Enabling GPU direct communication for Cray-MPICH#724
Conversation
|
Should have updated this before: Hardware: 1 node 4 gpus Mi210 ARCHER2 before (no MPI direct comms): QFT run time: 9.49068s after (with MPI direct comms): QFT run time: 2.29135s I think it might be worth switching on GPU direct comms... ;) |
|
Test all failing due to:
|
|
need to return NONE for comm_whichMpi and false for comm_set_isMpiGpuAware |
|
Hmm I think this diff is unnecessarily convoluted. It seeks to extend the systems for which we can detect GPU-awareness, but creates a bool comm_isMpiGpuAware() {
return getQuESTEnv().isMPIGPUAware;
}and performs brittle string processing to establish the MPI version... enum Mpi_version {NONE, OPENMPI, CRAYMPICH};
int comm_whichMpi() {
#ifdef COMPILE_MPI
char version_string[MPI_MAX_LIBRARY_VERSION_STRING];
#else
char version_string[];
#endif
int resultlen[] = {0};
#ifdef COMPILE_MPI
MPI_Get_library_version(version_string, resultlen);
#endif
enum Mpi_version version = NONE;
// Check if Openmpi used
#ifdef OPEN_MPI
version = OPENMPI;
#endif
// Check if Cray MPI used
const char* cray_string = "CRAY MPICH";
std::string v_string = version_string;
if (v_string.find(cray_string) != string::npos) {
version = CRAYMPICH;
}
return version;
}just so that it can merely look for a single env variable, bool comm_set_isMpiGpuAware() {
int mpi_lib = comm_whichMpi();
if(OPENMPI==mpi_lib) {
// definitely not GPU-aware if compiler declares it is not
#if defined(MPIX_CUDA_AWARE_SUPPORT) && ! MPIX_CUDA_AWARE_SUPPORT
return false;
#endif
// check CUDA-awareness at run-time if we know it's principally supported
#if defined(MPIX_CUDA_AWARE_SUPPORT)
return (bool) MPIX_Query_cuda_support();
#endif
}
if(CRAYMPICH==mpi_lib) {
const char* var = std::getenv("MPICH_GPU_SUPPORT_ENABLED");
return (bool) var;
}
// if we can't ascertain CUDA-awareness, just assume no to avoid seg-fault
return false;
}In my understanding, this is all unnecessary because the check of "is GPU aware" is always fail safe. If we cannot detect an affirmative "yes", then we default to "no". Checking the MPI versions is redundant, given we can just check for the macros directly - when they are not defined, the check is null (NOT false) and we safely proceed. The original bool comm_isMpiGpuAware() {
// definitely not GPU-aware if compiler declares it is not
#if defined(MPIX_CUDA_AWARE_SUPPORT) && ! MPIX_CUDA_AWARE_SUPPORT
return false;
#endif
// check CUDA-awareness at run-time if we know it's principally supported
#if defined(MPIX_CUDA_AWARE_SUPPORT)
return (bool) MPIX_Query_cuda_support();
#endif
// if we can't ascertain CUDA-awareness, just assume no to avoid seg-fault
return false;
}If my understanding is correct, to support CRAY MPICH, we just need to introduce 3 lines before the // check whether an MPICH env-var indicates support (we assume it never lies!)

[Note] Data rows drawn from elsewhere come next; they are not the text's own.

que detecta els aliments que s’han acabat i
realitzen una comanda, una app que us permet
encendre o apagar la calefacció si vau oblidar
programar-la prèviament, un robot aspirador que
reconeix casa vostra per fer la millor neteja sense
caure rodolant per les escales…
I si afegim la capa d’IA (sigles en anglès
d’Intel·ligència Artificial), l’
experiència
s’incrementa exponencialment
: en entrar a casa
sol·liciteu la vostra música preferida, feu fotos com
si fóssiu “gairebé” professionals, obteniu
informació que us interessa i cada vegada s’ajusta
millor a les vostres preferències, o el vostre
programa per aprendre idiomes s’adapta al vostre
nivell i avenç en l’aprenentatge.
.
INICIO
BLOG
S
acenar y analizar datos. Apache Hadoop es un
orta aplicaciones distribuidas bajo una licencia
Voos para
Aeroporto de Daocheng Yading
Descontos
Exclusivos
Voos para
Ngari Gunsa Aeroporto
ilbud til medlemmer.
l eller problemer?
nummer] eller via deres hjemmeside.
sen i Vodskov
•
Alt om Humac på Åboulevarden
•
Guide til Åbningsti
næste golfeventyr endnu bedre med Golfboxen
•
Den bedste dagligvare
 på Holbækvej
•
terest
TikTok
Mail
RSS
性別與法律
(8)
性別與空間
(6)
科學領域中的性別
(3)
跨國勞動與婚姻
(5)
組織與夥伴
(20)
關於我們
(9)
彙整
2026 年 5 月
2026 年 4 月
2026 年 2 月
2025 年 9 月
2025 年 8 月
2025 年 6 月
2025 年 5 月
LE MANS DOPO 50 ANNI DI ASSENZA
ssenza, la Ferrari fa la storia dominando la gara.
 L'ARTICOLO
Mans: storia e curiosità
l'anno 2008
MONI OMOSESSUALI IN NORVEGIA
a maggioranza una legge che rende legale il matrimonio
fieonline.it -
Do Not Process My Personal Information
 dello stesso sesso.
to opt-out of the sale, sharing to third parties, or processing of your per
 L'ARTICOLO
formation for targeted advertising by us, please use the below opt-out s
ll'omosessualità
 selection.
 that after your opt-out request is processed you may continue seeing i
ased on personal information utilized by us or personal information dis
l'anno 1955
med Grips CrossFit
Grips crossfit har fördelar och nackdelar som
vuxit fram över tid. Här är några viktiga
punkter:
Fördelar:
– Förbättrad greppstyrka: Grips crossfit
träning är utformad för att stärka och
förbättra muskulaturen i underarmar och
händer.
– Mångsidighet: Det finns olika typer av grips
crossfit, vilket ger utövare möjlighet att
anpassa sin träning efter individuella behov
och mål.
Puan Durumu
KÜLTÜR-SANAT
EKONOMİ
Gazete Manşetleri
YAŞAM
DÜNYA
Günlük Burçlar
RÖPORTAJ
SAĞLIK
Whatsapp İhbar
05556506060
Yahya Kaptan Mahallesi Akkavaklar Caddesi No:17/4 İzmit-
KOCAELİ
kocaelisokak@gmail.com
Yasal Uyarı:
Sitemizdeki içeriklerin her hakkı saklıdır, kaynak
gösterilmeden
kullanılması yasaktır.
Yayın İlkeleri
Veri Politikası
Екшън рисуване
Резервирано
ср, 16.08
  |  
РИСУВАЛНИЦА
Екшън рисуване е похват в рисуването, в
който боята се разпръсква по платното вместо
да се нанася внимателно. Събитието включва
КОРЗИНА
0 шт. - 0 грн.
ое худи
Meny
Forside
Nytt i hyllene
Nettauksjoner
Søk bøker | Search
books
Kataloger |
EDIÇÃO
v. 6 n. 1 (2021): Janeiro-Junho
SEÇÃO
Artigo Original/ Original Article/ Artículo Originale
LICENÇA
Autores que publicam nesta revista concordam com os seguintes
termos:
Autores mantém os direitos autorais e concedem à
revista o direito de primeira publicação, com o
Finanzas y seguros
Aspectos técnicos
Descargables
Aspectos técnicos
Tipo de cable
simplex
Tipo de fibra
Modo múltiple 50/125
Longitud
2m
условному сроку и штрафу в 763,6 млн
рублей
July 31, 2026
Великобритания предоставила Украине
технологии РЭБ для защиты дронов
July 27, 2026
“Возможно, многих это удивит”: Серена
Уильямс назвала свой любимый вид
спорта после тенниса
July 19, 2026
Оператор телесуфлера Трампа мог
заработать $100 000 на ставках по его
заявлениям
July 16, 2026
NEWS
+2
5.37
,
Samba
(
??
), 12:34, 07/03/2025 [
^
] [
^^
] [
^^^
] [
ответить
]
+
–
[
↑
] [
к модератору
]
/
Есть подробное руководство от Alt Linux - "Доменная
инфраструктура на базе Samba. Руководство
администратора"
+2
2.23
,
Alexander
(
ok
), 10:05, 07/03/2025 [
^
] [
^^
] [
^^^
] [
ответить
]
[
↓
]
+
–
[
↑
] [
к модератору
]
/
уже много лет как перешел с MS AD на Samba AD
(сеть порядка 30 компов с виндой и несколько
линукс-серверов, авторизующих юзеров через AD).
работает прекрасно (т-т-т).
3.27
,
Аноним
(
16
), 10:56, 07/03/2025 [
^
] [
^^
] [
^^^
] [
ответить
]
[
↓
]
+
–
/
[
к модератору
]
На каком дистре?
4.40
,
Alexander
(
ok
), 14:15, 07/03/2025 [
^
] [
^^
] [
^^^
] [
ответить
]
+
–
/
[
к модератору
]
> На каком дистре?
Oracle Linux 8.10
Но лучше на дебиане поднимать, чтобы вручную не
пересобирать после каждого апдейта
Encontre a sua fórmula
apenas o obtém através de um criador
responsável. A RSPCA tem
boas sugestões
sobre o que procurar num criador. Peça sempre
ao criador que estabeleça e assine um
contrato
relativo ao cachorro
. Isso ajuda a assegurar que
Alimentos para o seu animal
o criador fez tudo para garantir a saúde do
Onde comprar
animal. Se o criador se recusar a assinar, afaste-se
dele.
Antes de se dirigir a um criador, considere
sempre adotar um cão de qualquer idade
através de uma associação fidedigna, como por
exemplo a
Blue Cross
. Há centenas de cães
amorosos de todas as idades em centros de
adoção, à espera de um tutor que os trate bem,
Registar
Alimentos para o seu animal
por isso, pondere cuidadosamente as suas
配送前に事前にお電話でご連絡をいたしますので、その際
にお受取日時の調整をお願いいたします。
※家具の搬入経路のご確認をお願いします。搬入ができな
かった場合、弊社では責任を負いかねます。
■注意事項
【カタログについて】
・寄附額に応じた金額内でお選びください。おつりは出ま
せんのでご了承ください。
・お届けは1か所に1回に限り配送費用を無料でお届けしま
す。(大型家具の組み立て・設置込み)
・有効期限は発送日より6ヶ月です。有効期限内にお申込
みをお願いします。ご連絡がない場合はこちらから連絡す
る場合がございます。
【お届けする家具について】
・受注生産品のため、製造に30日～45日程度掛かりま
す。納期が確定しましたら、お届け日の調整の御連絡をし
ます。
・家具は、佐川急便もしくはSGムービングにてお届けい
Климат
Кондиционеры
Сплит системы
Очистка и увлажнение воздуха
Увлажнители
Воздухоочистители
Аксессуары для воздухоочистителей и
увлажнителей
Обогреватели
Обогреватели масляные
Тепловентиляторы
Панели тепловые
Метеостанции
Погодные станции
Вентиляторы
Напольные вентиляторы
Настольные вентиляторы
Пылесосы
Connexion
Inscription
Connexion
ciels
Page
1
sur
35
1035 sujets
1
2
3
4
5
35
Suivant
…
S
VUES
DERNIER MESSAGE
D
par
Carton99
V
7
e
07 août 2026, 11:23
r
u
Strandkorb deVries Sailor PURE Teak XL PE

static const char* var = std::getenv("MPICH_GPU_SUPPORT_ENABLED"); // load once
if (var && std::atoi(var))
return true;The only functional difference between that and this PR's diff is that the PR will never try to find the MPICH env-var when it knows OpenMPI is used. That doesn't add any robustness (the OpenMPI checks were safe, since undefined macros in C default to falsiness), except if we believe OpenMPI systems might have an erroneous (Note too this branch doesn't compile, beyond just the It seems best to close the PR and create a fresh one with the 3 lines mentioned above. Have I understood all this right? |
|
Note I like the idea of attaching (Also note to self; rename |
This needs testing but here is an initial suggestion for checking support for GPU enabled MPI in CRAY_MPICH this should enable direct inter GPU comms for a wider range of systems in the HPC space that don't always support OpenMPI for there scale out network.
Plan to test on MI210 nodes on ARCHER2 when they are available.